I was in a serious relationship with a borderline at one point and it worked quite well. The lack of emotional empathy made things much easier to deal with in some regards, but having to rely on cognitive empathy entirely is exhausting when dealing with someone with BPD. I think that it primarily depends on the individual. Sociopathy and BPD, while defining people more than some other mental disorders, don't decide upon the entirety of a person. Sociopaths can be very different from each other as can borderlines.
yep. I lied to myself that I was a sociopath for a long time, without looking into any other disorders. Although the idea didn't exactly fit me, I was certain of it, because I didn't want to realize that these problems made me weak, I wanted to believe they made me strong.

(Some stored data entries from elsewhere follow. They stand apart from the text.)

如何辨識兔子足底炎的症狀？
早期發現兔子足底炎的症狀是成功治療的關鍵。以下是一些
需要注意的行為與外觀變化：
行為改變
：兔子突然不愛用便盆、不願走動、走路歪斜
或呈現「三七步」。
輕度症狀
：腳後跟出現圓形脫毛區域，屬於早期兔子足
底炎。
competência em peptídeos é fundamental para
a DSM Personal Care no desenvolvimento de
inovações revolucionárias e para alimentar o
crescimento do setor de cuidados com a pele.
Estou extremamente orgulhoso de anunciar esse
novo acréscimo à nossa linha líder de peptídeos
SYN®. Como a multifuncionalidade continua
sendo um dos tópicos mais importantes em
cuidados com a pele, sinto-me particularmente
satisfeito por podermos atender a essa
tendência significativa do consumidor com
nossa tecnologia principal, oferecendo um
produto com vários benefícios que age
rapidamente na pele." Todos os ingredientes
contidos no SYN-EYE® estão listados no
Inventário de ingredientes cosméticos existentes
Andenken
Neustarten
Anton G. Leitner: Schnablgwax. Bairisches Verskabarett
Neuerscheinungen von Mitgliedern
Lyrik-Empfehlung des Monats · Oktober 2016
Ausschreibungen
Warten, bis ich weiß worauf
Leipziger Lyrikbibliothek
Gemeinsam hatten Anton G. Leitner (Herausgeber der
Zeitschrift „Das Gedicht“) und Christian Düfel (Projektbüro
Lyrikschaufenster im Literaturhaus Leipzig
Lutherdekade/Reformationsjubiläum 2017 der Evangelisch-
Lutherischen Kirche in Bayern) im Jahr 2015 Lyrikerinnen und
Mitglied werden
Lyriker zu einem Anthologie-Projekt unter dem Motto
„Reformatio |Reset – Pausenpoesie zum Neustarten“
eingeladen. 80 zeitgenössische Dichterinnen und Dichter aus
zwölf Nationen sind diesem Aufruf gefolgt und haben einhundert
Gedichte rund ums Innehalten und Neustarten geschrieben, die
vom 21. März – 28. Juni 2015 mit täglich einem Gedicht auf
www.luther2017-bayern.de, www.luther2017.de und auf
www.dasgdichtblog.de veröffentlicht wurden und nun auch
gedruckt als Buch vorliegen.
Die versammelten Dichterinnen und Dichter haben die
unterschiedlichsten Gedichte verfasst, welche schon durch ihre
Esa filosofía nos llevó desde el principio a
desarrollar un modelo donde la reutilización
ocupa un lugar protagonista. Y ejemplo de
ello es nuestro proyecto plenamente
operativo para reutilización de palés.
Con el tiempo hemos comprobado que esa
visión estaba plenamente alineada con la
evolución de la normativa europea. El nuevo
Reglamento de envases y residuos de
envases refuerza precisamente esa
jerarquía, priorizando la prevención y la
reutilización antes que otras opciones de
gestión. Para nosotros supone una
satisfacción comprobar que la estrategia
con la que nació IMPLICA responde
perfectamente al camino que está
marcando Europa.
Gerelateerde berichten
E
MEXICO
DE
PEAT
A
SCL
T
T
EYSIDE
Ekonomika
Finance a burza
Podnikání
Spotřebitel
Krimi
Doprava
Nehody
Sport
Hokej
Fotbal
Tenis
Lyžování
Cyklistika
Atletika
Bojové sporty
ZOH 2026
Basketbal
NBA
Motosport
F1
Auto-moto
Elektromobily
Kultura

Also, most people don't like having clingy little fuckers clinging onto them, which is exactly what borderlines do. So if they want to keep a relationship, then yeah.
I don't think borderlines are weak. I think most people develop defense mechanisms to help them cope with whatever they grew up with that was abusive.
I am a bitch. And I have a hard time trusting people. I have a hardness and a coldness to me. When I am not crying and depressed or manic and laughing. :)
That's the nature of maladaptive behavior. They're using a mechanism in the wrong context. I guess that's why they self-sabotage in order to use the mechanism. A self-fulfilling prophesy, really. But that could be traced to every personality disorder.
I could make my ordering habit as an example. Why would I keep so much stuff in a room. The "in case there's a disaster!" when there really isn't any danger of starving or losing, not anymore.
No matter how many times the maladaptive people are told there's nothing to fear, there's always that stunted trauma hindering progress.
Borderline. When I first discovered what it was, I laughed it off as an excuse for people to be weak little whores. but, I started hearing more about it, and I thought I'd check out what it was actually all about. And I don't think I've ever found a disorder that's addressed my problems better.
You're right to an extent. The only problem I see is with the nature of the defense mechanism. While others have defenses such as complete lack of empathy (sociopaths) and others make themselves believe that they are better than others (narcs), borderlines end up being needy emotional messes, and their defense mechanism ends up causing the problem it was intended to prevent. It's pretty shoddy.